Exercise directions: What lines of the data below hold "controller"? Show them.

Dataset entries:
+ + + + +
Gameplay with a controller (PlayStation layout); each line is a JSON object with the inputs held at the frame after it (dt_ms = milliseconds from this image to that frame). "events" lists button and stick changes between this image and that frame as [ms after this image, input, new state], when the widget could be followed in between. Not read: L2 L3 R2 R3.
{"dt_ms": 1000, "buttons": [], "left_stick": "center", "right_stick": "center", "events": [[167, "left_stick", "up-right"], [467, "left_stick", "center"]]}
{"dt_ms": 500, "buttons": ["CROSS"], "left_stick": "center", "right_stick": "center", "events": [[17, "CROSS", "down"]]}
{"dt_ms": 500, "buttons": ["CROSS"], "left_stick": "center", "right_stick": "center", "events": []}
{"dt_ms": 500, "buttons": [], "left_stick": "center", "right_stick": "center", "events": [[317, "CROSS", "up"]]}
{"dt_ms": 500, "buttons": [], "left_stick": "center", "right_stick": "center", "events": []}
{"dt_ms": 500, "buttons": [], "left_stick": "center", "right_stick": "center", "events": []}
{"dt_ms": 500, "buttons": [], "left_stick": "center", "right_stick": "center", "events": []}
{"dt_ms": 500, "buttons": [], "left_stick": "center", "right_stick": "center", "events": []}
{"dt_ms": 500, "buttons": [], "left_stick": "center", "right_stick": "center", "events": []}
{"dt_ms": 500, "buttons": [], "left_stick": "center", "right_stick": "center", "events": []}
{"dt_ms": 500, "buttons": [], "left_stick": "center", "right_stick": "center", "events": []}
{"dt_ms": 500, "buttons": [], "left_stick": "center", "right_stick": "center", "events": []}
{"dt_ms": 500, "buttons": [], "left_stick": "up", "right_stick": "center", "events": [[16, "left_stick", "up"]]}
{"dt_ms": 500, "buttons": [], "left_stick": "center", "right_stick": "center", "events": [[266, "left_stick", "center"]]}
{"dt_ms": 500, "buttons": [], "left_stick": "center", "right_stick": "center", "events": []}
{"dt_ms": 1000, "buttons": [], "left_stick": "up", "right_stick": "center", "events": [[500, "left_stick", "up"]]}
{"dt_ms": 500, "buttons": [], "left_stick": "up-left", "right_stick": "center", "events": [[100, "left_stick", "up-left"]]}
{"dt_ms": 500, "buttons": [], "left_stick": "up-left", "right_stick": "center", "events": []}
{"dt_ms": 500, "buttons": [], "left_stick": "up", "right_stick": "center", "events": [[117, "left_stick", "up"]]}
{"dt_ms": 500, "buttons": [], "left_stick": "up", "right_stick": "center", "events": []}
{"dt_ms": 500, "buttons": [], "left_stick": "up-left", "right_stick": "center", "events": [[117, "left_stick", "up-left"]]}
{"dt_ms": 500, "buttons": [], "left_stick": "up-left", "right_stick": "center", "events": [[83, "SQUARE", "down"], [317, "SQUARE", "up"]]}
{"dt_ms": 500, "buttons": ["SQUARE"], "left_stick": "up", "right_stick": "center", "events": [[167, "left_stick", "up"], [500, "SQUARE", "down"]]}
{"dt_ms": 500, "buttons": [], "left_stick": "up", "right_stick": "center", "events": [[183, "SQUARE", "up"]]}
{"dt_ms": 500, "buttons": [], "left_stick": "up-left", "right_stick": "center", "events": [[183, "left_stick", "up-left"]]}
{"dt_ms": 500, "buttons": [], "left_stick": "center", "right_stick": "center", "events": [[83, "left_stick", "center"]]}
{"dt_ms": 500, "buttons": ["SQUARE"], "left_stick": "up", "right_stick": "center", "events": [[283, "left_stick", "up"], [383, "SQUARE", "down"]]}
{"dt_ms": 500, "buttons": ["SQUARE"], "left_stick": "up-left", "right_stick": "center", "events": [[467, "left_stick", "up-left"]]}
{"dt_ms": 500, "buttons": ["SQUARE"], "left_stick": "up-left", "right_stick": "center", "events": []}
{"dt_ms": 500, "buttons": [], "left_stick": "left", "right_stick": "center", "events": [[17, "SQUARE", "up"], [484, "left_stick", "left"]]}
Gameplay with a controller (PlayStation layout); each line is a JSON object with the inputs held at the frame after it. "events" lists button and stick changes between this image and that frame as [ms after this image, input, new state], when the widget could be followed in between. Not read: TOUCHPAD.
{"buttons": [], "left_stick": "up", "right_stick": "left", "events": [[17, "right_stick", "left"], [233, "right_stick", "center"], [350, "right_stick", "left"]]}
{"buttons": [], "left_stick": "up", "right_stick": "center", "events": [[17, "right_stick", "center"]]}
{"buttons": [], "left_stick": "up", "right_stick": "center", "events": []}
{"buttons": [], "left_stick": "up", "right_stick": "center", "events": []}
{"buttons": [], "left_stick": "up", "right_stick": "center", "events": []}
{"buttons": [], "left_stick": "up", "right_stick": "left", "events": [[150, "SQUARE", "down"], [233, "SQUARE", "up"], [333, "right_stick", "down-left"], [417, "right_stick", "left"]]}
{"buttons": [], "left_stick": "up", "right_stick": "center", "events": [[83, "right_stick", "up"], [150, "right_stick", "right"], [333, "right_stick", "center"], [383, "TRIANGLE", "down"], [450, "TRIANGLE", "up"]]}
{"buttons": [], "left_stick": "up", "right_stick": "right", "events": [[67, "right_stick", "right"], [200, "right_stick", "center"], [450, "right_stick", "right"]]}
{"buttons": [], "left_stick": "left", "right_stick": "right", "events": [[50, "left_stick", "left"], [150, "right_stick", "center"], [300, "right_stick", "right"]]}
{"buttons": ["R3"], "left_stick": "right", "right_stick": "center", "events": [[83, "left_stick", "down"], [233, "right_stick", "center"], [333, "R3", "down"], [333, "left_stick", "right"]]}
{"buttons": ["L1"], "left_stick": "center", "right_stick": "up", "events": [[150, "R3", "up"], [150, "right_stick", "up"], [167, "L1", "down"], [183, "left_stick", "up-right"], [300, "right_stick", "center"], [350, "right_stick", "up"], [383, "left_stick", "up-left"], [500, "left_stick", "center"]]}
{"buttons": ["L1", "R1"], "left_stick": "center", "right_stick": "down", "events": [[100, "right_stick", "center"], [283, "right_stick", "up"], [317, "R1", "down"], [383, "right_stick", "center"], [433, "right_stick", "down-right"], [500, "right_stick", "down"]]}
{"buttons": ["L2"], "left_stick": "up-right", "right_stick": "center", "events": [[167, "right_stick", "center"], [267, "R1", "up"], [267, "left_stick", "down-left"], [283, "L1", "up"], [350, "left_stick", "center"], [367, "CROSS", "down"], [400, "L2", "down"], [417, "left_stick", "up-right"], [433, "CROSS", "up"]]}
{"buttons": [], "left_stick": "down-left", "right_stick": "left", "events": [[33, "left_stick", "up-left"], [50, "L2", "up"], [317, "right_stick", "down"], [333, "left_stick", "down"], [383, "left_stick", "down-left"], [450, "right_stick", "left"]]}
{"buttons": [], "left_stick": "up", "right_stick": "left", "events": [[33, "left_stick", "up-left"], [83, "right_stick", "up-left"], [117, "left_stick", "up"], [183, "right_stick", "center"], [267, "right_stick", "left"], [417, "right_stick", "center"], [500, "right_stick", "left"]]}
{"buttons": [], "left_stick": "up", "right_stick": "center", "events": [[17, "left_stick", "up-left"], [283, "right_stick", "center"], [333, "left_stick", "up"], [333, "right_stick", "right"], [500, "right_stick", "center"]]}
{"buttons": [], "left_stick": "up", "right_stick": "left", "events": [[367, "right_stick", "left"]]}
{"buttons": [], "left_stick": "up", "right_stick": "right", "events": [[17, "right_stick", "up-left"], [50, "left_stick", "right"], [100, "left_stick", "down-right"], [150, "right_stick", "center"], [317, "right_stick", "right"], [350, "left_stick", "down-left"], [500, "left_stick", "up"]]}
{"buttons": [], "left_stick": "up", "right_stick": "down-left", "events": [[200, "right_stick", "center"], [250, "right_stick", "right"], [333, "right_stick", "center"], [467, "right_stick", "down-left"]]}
+ + + + +
Result of this exercise:
Gameplay with a controller (PlayStation layout); each line is a JSON object with the inputs held at the frame after it (dt_ms = milliseconds from this image to that frame). "events" lists button and stick changes between this image and that frame as [ms after this image, input, new state], when the widget could be followed in between. Not read: L2 L3 R2 R3.
Gameplay with a controller (PlayStation layout); each line is a JSON object with the inputs held at the frame after it. "events" lists button and stick changes between this image and that frame as [ms after this image, input, new state], when the widget could be followed in between. Not read: TOUCHPAD.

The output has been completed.